As he grew, his parents were concerned about this personality flaw, and pondered long and hard about what they should do. Finally, the father had an idea. And he struck a deal with his son. He gave him a bag of nails, and a BIG hammer. "Whenever you lose your temper", he told the boy, "I want you to really let it out. Just take a nail and rive it into the oak boards of that old fence out back. Hit that nail as hard as you can!"

Of course, those weathered boards in that old fence were as tough as iron and the hammer was very heavy, so it was not nearly as easy as it initially sounded. Nevertheless, by the end of first day, the boy had driven 37 nails into the fence.
Gradually over a period of weeks, the number dwindled down. He started holding his temper. That proved to be easier than driving nails into the fence. Finally, the day came when the boy did not lose his temper at all and felt very proud. He told his parents about that accomplishment.
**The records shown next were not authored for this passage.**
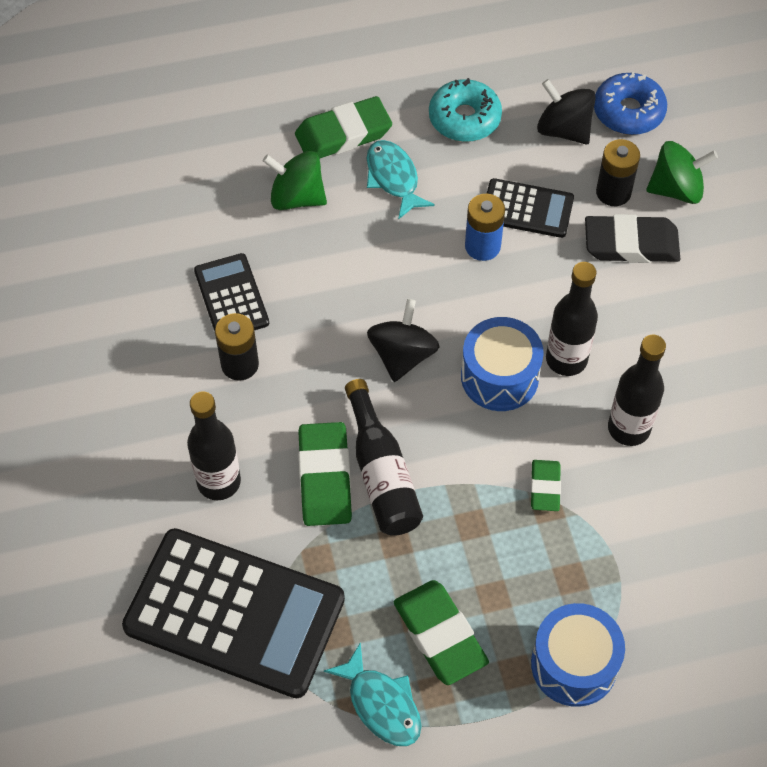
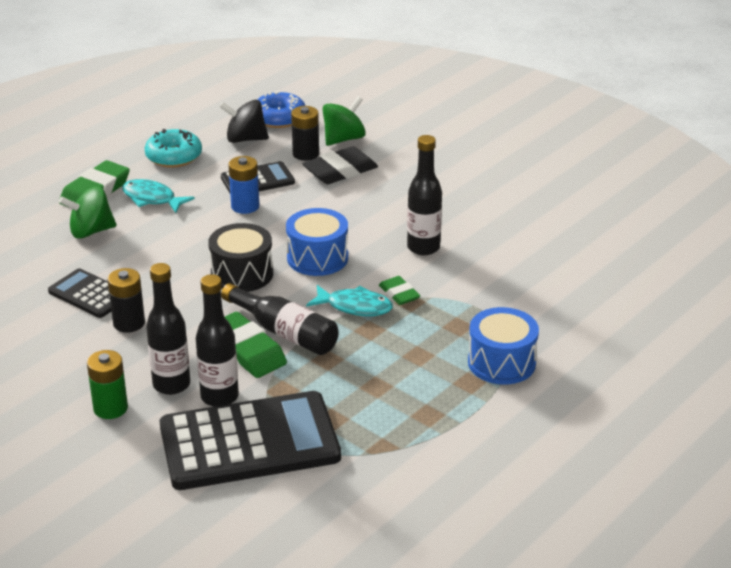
camera: 35 degrees left, 25 degrees down
turquoise fish [324,642,421,746] -> turquoise fish moved to [306,285,393,316]
black spinning top [367,299,439,382] -> black drum [208,223,273,292]
green eraser [394,580,489,685] -> none
black bottle [546,262,598,376] -> black bottle moved to [196,274,239,407]
none -> green battery [87,350,128,419]

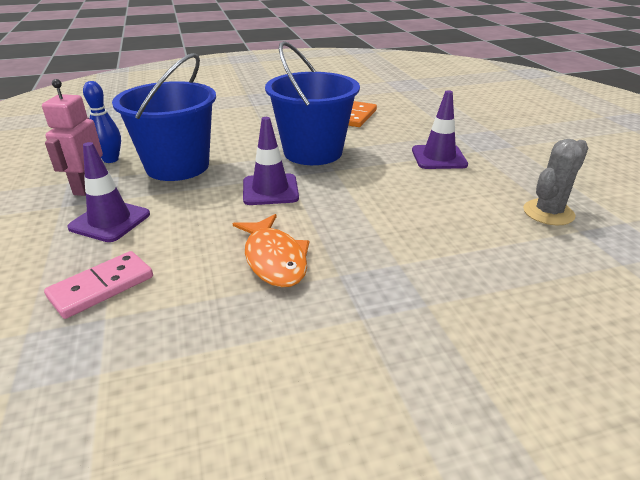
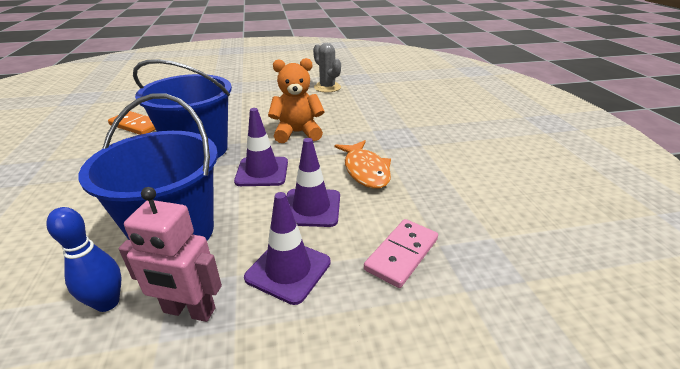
camera: 85 degrees left, 0 degrees up
pink domino [44,251,153,319] -> pink domino turned 75 degrees clockwise [364,219,438,288]
orange fish [232,214,309,287] -> orange fish turned 90 degrees clockwise [334,140,391,189]
purple traffic cone [412,90,468,169] -> purple traffic cone moved to [286,138,340,227]
none -> orange teddy bear [268,58,325,143]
"As a sign of your success,"his father responded, "you get to PULL OUT one nail. In fact, you can do that each day that you don't lose your temper even once."
Many weeks passed. Finally one day, the young boy was able to report proudly that all the nails were gone. At that point, the father asked his son to walk out back with him and take one more good look at the fence. "You have done well, my son", he said. But, I want you to notice the holes that are left. 

No matter, what happens from now on, this fence will never be the same. Saying or doing hurtful things in anger produces the same kind of result. There will always be a scar. It won't matter how many times you say you're sorry, or how many years pass, the scar will still be there.And a verbal wound is as bad as a physical one. People are much more valuable than an old fence. They make us smile. They help us succeed. Some will even become friends who share our joys, and support us through bad times. And, if they trust us, they will also open their hearts to us. That means we need to treat everyone with love and respect. We need to prevent as many of those scars as we can.

Let us try to build bridges rather than barriers in Relationships!